Special repairs to the Bersimis-1 generating tunnel walls to increase power production: a case study

• Published in: Canadian journal of civil engineering Vol. 28; no. 3; pp. 411 - 418
• Main Authors: Mirza, J, Mirza, M S, Roy, V, Lemire, C, Saleh, K, Tremblay, S
• Format: Journal Article
• Language: English
• Published: Ottawa, Canada NRC Research Press 01.06.2001; National Research Council of Canada; Canadian Science Publishing NRC Research Press
• Subjects: Applied sciences; Buildings. Public works; Dams and subsidiary installations; Durability. Pathology. Repairing.
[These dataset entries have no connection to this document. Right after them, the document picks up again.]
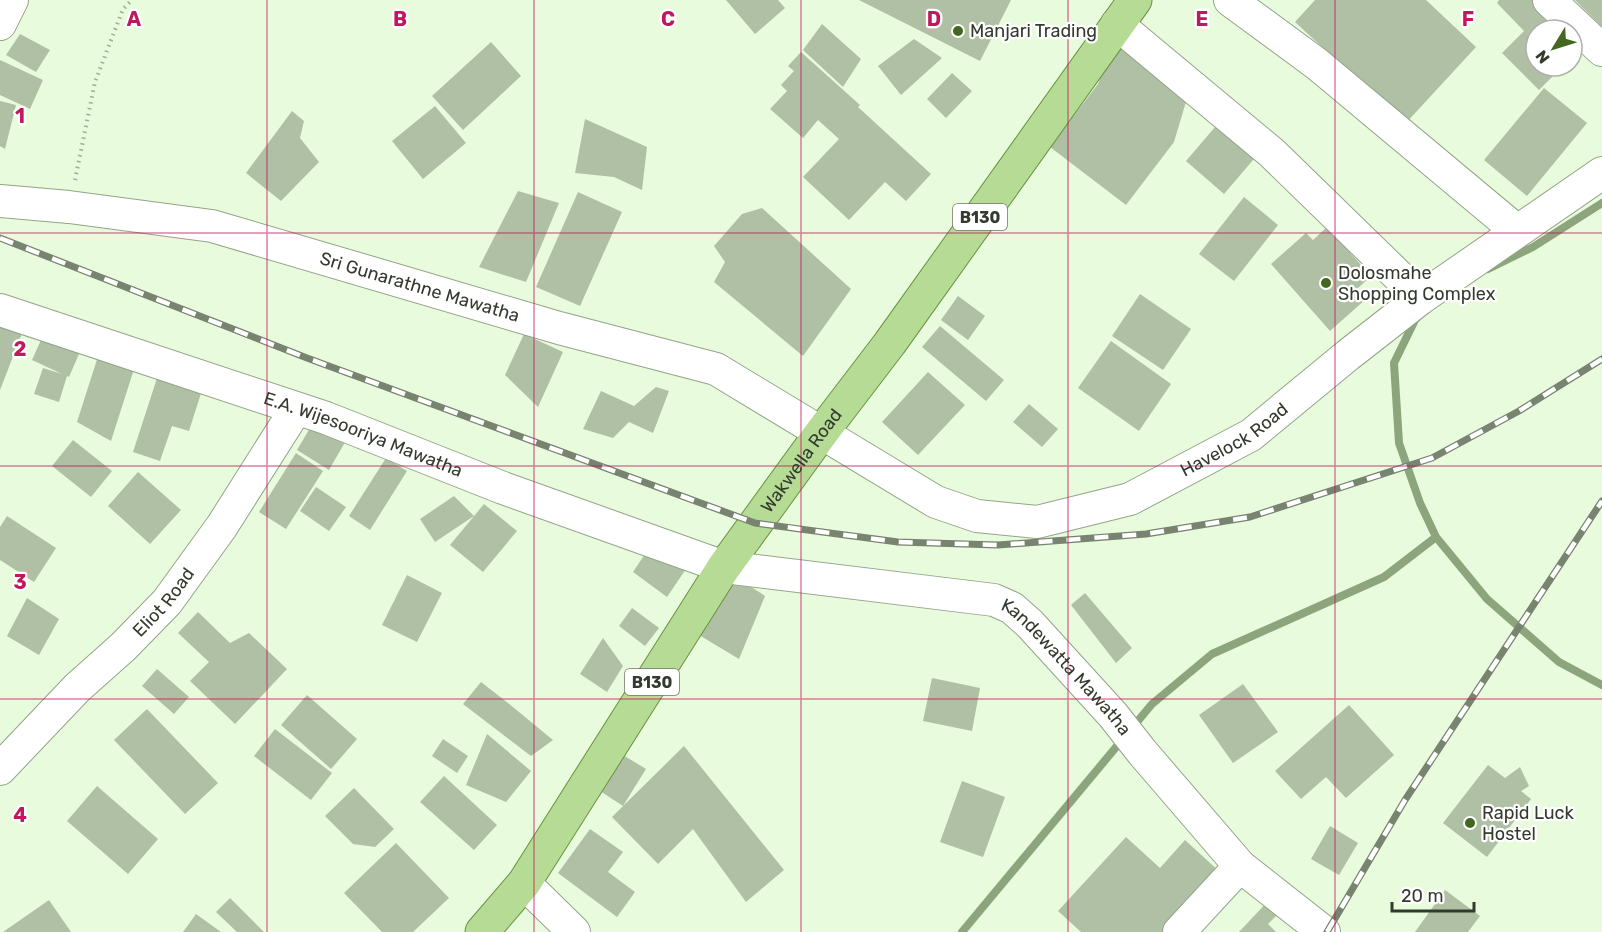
<svg xmlns="http://www.w3.org/2000/svg" width="1602" height="932" font-family="Rubik,sans-serif">
  <style>
    .lines { fill: none; stroke-linecap: round; stroke-linejoin: round }
    .stream { stroke: #8da57c; stroke-width: 8 }
    .building { fill: #afc0a4 }
    .minor-casing { stroke: #93a488; stroke-width: 34 }
    .major-casing { stroke: #689343; stroke-width: 35 }
    .path { stroke: #9fad96; stroke-width: 4; stroke-dasharray: 1.5 4.5; stroke-linecap: butt }
    .minor { stroke: #fff; stroke-width: 32 }
    .major { stroke: #b6db95; stroke-width: 33 }
    .rail-casing { stroke: #788370; stroke-width: 7 }
    .rail { stroke: #fff; stroke-width: 4.5; stroke-dasharray: 14; stroke-linecap: butt }
    .grid { fill: none; stroke: #c2185b; stroke-width: 1.5; stroke-opacity: 0.55 }
    .poi-dot { fill: #426720; stroke: #fff; stroke-width: 2 }
    .labels { text-anchor: middle; dominant-baseline: central; stroke-width: 4.5; stroke-linejoin: round; paint-order: stroke }
    .shield { fill: #fff; stroke: #70756d; stroke-width: 1.5 }
    .shield-label { font-size: 16px; font-weight: bold; fill: #333a2e }
    .poi-label { font-size: 18px; fill: #333a2e; stroke: #fff; text-anchor: start }
    .street-label { font-size: 18px; fill: #333a2e; stroke: #fff }
    .grid-label { font-size: 20px; text-anchor: middle; font-weight: bold; fill: #c2185b; stroke: #fff; stroke-width: 4.5; stroke-linejoin: round; paint-order: stroke }
  </style>
  <rect width="100%" height="100%" fill="#e9fbdd"/>
  <g class="lines">
    <path class="stream" d="M1488 269 1533 247 1602 203
      M1418 317 1415 320 1394 363 1399 443 1420 503 1436 537 1487 599 1559 662 1602 685
      M962 932 1152 704 1212 654 1384 577 1436 537"/>
  </g>
  <path class="building" d="M726 0H778L785 8 755 34Z
    M859 0H1011L980 61Z
    M1315 0H1426L1476 47 1405 124 1295 22Z
    M1499 0H1542L1586 43 1572 57V30H1536V66H1563L1539 90 1502 53 1524 31 1497 3Z
    M1575 0H1602V27Z
    M822 24 861 59 843 87 803 50Z
    M20 34 50 50 36 72 6 55Z
    M1116 37 1188 95 1174 142 1126 205 1050 147 1098 84Z
    M914 39 942 58 901 95 878 66Z
    M491 42 521 76 463 130 432 96Z
    M801 52 860 105 858 107 931 174 906 201 885 182 849 220 803 177 839 139 818 120 803 138 770 109 787 91 781 85 794 71 788 66Z
    M0 60 43 80 30 109 0 95Z
    M952 73 972 91 946 118 927 99Z
    M1544 88 1587 123 1527 196 1484 160Z
    M0 101 16 105 5 149 0 146Z
    M435 106 466 143 423 179 392 141Z
    M292 111 304 121 300 138 319 162 281 201 246 173Z
    M585 119 647 147 642 190 614 177 575 173Z
    M1221 120 1259 153 1224 194 1186 161Z
    M518 191 559 203 526 282 479 267Z
    M578 192 622 212 580 306 536 287Z
    M1244 197 1278 225 1234 281 1199 254Z
    M762 208 851 289 803 356 714 282 725 262 714 246 742 214Z
    M1327 227 1371 276 1357 289 1366 299 1330 331 1271 264 1306 233 1313 240Z
    M1140 294 1191 329 1163 370 1112 336Z
    M958 296 985 316 968 340 941 320Z
    M0 322 23 331 0 390Z
    M940 326 1004 380 986 401 922 347Z
    M45 331 82 347 69 377 67 376 59 402 34 394 43 368 62 374 32 360Z
    M524 334 563 352 538 407 505 375Z
    M1111 341 1171 384 1139 431 1078 388Z
    M100 350 135 366 111 441 77 422Z
    M159 372 203 387 189 431 172 426 160 461 133 452Z
    M928 372 965 405 918 455 882 422Z
    M656 387 669 391 653 433 629 422 613 438 583 429 601 391 634 406Z
    M1029 404 1058 429 1042 447 1013 422Z
    M316 418 348 437 329 470 297 450Z
    M73 440 112 471 91 497 52 466Z
    M296 453 323 471 286 529 259 512Z
    M386 458 407 471 370 530 349 516Z
    M138 472 181 510 150 544 108 506Z
    M316 487 346 507 329 531 300 511Z
    M454 496 474 516 435 542 420 519Z
    M484 504 517 531 483 572 450 545Z
    M7 516 56 548 34 582 0 560V527Z
    M645 554 686 569 667 597 633 572Z
    M407 575 442 593 417 642 382 625Z
    M736 577 765 596 739 659 699 635Z
    M1085 593 1132 648 1116 663 1071 605Z
    M27 598 59 619 39 655 7 636Z
    M632 608 659 628 645 646 619 626Z
    M198 612 230 643 249 633 287 669 235 724 190 681 209 662 178 633Z
    M603 638 623 666 607 692 580 674Z
    M157 669 189 697 174 714 142 686Z
    M932 678 980 688 972 731 923 721Z
    M481 682 508 703 553 740 531 756 463 704Z
    M1243 684 1278 732 1233 763 1199 715Z
    M307 695 357 739 331 769 281 725Z
    M1349 705 1394 755 1346 798 1326 777 1301 799 1275 771Z
    M147 709 218 783 185 814 114 740Z
    M275 729 332 773 311 800 254 756Z
    M487 734 531 771 506 802 466 785Z
    M443 739 468 756 457 773 432 756Z
    M684 746 784 870 746 902 693 829 658 864 612 817 623 806 600 791 623 755 646 769 623 806Z
    M1488 765 1505 778 1520 767 1529 786 1521 791 1531 799 1487 857 1443 823Z
    M444 776 497 825 474 850 420 802Z
    M962 781 1005 797 983 857 940 842Z
    M97 786 158 839 128 874 67 821Z
    M354 788 394 829 375 847 353 844 325 816Z
    M1330 826 1358 843 1339 875 1311 859Z
    M590 829 623 852 608 872 635 892 617 917 558 873Z
    M1126 837 1160 868 1185 840 1221 873 1168 932H1081L1058 911Z
    M396 843 449 898 413 932H382L344 893Z
    M1445 890 1480 916 1468 932H1415Z
    M230 898 264 932H237L216 912Z
    M49 900 71 932H3Z
    M1269 900 1281 911 1268 924 1276 932H1239Z
    M196 914 221 932H183Z"/>
  <g class="lines">
    <g class="minor-casing">
      <g id="minor">
        <path d="M1230 0 1317 64 1517 231"/>
        <path d="M1549 0 1602 50"/>
        <path d="M0 24 12 0"/>
        <path d="M1117 24 1272 153 1421 298"/>
        <path id="s1" d="M0 201 69 207 212 226 559 328 716 369 936 502 977 516 1037 522 1130 499 1251 435 1348 355 1421 298 1602 173"/>
        <path id="s2" d="M0 310 326 418 503 488 724 567 994 600 1012 608 1030 624 1113 715 1142 752 1240 866 1324 932"/>
        <path id="s3" d="M0 769 77 688 123 647 167 602 222 526 296 409"/>
        <path d="M524 883 574 932"/>
        <path d="M1179 932 1240 866"/>
      </g>
    </g>
    <g class="major-casing">
      <g id="major">
        <path id="s4" d="M482 932 524 883 724 567 822 432 890 343 1135 0"/>
      </g>
    </g>
    <path class="path" d="M75 180 95 82 123 9 132 0"/>
    <use href="#minor" class="minor"/>
    <use href="#major" class="major"/>
    <g class="rail-casing">
      <path id="rail" d="M0 238 307 358 755 523 898 542 998 545 1146 534 1250 517 1432 458 1519 411 1602 359
        M1327 932 1405 800 1602 501"/>
    </g>
    <use href="#rail" class="rail"/>
  </g>
  <path class="grid" d="M267 0V932M534 0V932M801 0V932M1068 0V932M1335 0V932M0 233H1602M0 466H1602M0 699H1602"/>
  <g class="poi-dot">
    <circle cx="958" cy="31" r="6"/>
    <circle cx="1326" cy="283" r="6"/>
    <circle cx="1470" cy="823" r="6"/>
  </g>
  <g class="labels">
    <g class="shield">
      <rect x="953" y="204" width="54" height="26" rx="4.5"/>
      <rect x="625" y="669" width="54" height="26" rx="4.5"/>
    </g>
    <g class="shield-label">
      <text x="980" y="217">B130</text>
      <text x="652" y="682">B130</text>
    </g>
    <g class="poi-label">
      <text x="970" y="31">Manjari Trading</text>
      <text x="1338" y="273">Dolosmahe<tspan x="1338" dy="21">Shopping Complex</tspan></text>
      <text x="1482" y="813">Rapid Luck<tspan x="1482" dy="21">Hostel</tspan></text>
    </g>
    <g class="street-label">
      <text stroke="none"><textPath href="#s1" startOffset="430">Sri Gunarathne Mawatha</textPath></text>
      <text stroke="none"><textPath href="#s2" startOffset="384">E.A. Wijesooriya Mawatha</textPath></text>
      <text stroke="none"><textPath href="#s1" startOffset="1314">Havelock Road</textPath></text>
      <text stroke="none"><textPath href="#s4" startOffset="570">Wakwella Road</textPath></text>
      <text stroke="none"><textPath href="#s3" startOffset="234">Eliot Road</textPath></text>
      <text stroke="none"><textPath href="#s2" startOffset="1140">Kandewatta Mawatha</textPath></text>
    </g>
  </g>
  <g class="grid-label">
    <text x="134" y="26">A</text>
    <text x="400" y="26">B</text>
    <text x="668" y="26">C</text>
    <text x="934" y="26">D</text>
    <text x="1202" y="26">E</text>
    <text x="1468" y="26">F</text>
    <text x="20" y="123">1</text>
    <text x="20" y="356">2</text>
    <text x="20" y="589">3</text>
    <text x="20" y="822">4</text>
  </g>
  <g transform="translate(1554 48) rotate(232)"><circle r="28" fill="#ffffff" stroke="#adb0ab" stroke-width="1.5"/>
  <path d="M0-4.5L10 22L0 15L-10 22Z" fill="#426720"/>
  <text y="-9" font-size="16" font-weight="bold" text-anchor="middle" fill="#333a2e">N</text>
  </g>
  <path d="M1392 902v9h82v-9" fill="none" stroke="#333a2e" stroke-width="3"/>
  <text x="1401" y="902" font-size="18" fill="#333a2e" stroke="#ffffff" stroke-width="4.5" paint-order="stroke">20 m</text>
</svg>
Maintenance; Electric power plants; Environmental aspects; Exact sciences and technology; Hydraulic constructions; Protective coatings; Repair (reinforcement, strenthening); Tunnels; Tunnels, galleries; Canada; Quebec Canada; Surface cleaning; Hydroelectric power plant; Headwater tunnel; Construction parameter; Plugging; Inspection; Material selection; Slime; Finite element method; Abrasion resistance; Concrete construction; Numerical simulation; Economic aspect; Rehabilitation; Protective coatings
• ISSN: 0315-1468; 1208-6029
• DOI: 10.1139/l01-005

The intake concrete tunnel at Bersimis-1 generating station is coated with a black sticky substance (slime) approximately 5 mm in thickness. Since the tunnel is 12 km long and has an average internal diameter of 9.45 m, the deposit represents a considerable obstacle to the production of electric power. The resulting loss of power generated is estimated to be around 39 MW per year, valued at 71 million dollars. Inspections in 1979, 1981, and 1983 showed that simply cleaning the surfaces would reduce the power losses but the slime built up again after a few years. A thin, smooth protective coating, containing anti-slime agents, compatible with the existing concrete could protect the surfaces against erosion and limit the slime deposit and its harmful effect on power production. The 1993 inspection provided an opportunity both to analyze the concrete, the slime itself, and the water and to experiment with the various methods of cleaning the surface and applying the different coating products. In 1994, 11 other products were selected for the specified characteristics and applied on concrete pipes and installed at two different locations: one consisted of submerged concrete specimens in the Bersimis river and in the second test setup, the products were installed by creating an artificial environment similar to the tunnel conditions using the tunnel water. The results showed that some products do not resist these conditions. Abrasion resistance tests in the laboratory confirmed these observations. One of the eleven products, a polymer-modified cement-based mortar, passed the submersion test and was applied to a small surface area (125 m 2 ) of the tunnel during a generating station shutdown in 1995. The thickness of the mortar required to cover the walls of the tunnel was between 2 and 3 mm. The total cost of repairing with the mortar was estimated to be between 10 and 11 million dollars. The size of the tunnel, its restricted accessibility, cleaning, ecological disposal of the slime, and the large quantities of material to be applied to cover the entire tunnel added to the complexity of the project.Key words: intake tunnel, power production, protective coating, slime deposit, surface cleaning.